Moderates vs. extremists
Another aspect of the Speaker fight which I’ve found interesting is the way that it has to some extent invented a new distinction between “moderate” and “extreme” Republicans. It’s worth remembering that when we talk about a “moderate Republican”, we are generally still talking about someone who has very extreme views by the standards of every other Western democracy. In the Trump era, this extremism was mostly expressed in an attack on democratic norms and values.

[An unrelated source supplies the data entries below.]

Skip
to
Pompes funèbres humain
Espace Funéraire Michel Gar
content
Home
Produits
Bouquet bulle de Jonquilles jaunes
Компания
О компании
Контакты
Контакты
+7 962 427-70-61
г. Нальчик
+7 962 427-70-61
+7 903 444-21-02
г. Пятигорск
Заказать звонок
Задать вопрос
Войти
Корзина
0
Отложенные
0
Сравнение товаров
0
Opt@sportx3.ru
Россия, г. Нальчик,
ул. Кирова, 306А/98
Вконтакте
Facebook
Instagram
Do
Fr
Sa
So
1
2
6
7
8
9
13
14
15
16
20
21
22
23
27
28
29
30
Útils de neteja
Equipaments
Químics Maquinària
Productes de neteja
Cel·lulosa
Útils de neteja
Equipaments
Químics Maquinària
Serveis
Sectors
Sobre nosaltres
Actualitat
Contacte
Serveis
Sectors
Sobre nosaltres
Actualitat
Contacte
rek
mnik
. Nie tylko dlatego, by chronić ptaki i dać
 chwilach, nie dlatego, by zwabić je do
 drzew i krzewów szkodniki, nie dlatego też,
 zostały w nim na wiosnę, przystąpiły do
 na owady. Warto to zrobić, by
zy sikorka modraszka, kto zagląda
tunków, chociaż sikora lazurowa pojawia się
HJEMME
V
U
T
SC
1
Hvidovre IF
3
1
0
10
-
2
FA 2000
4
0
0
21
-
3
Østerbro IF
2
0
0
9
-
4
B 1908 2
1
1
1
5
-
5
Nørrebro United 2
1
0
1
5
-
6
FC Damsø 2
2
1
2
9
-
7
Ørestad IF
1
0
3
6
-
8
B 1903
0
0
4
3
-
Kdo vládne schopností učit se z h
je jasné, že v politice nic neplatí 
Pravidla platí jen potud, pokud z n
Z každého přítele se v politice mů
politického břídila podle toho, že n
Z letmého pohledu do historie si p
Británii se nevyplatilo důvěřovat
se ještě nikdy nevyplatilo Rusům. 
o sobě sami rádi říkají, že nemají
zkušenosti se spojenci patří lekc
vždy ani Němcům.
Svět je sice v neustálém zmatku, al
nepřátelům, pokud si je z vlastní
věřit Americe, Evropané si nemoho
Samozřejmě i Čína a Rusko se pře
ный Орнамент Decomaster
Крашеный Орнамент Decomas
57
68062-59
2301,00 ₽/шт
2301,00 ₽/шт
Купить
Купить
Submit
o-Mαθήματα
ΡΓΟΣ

But an equally important way in which the GOP is an outlier is in its views on the economy.
This fact was often submerged during the culture wars of the Trump era, but now it’s very relevant again. I actually disagree with the many commentators who say that what we’re seeing in the House now is a consequence of Trumpism - it’s better understood as an example of the forces unleashed by the Tea Party and other right-wing movements with extreme economic demands, even if it takes some aesthetic cues from Trumpism.1
But we need to remember that McCarthy and his backers are also extremely committed to many of the same economic battles as the Freedom Caucus - they want to drastically cut government spending, they want to weaken and reduce welfare, and they are leery of raising the debt ceiling. They are “moderates” mostly on matters of style and in their refusal to push these matters so far that the world economy might implode. And McCarthy is hardly moderate on issues of democracy and norms either - in fact he traveled to Mar-a-Lago not long after January 6th to embrace Trump, only days after members of the House he now leads were almost killed by insurrectionists.
This lack of a fundamental philosophical difference between the two wings of the GOP is why it was possible for McCarthy’s backers to include figures such as Marjorie Taylor Greene, Jim Jordan, and Trump himself. At the end of the day, they’re all extremists, just to varying degrees, and the Speaker fight was as much about personality and style as anything else. And that’s another reason why the chances of them getting their act together for the country are exceedingly thin.
There is of course a lot of crossover between the two, and the rank and file of Tea Party members were often motivated by cultural and racial grievances, particularly against Barack Obama.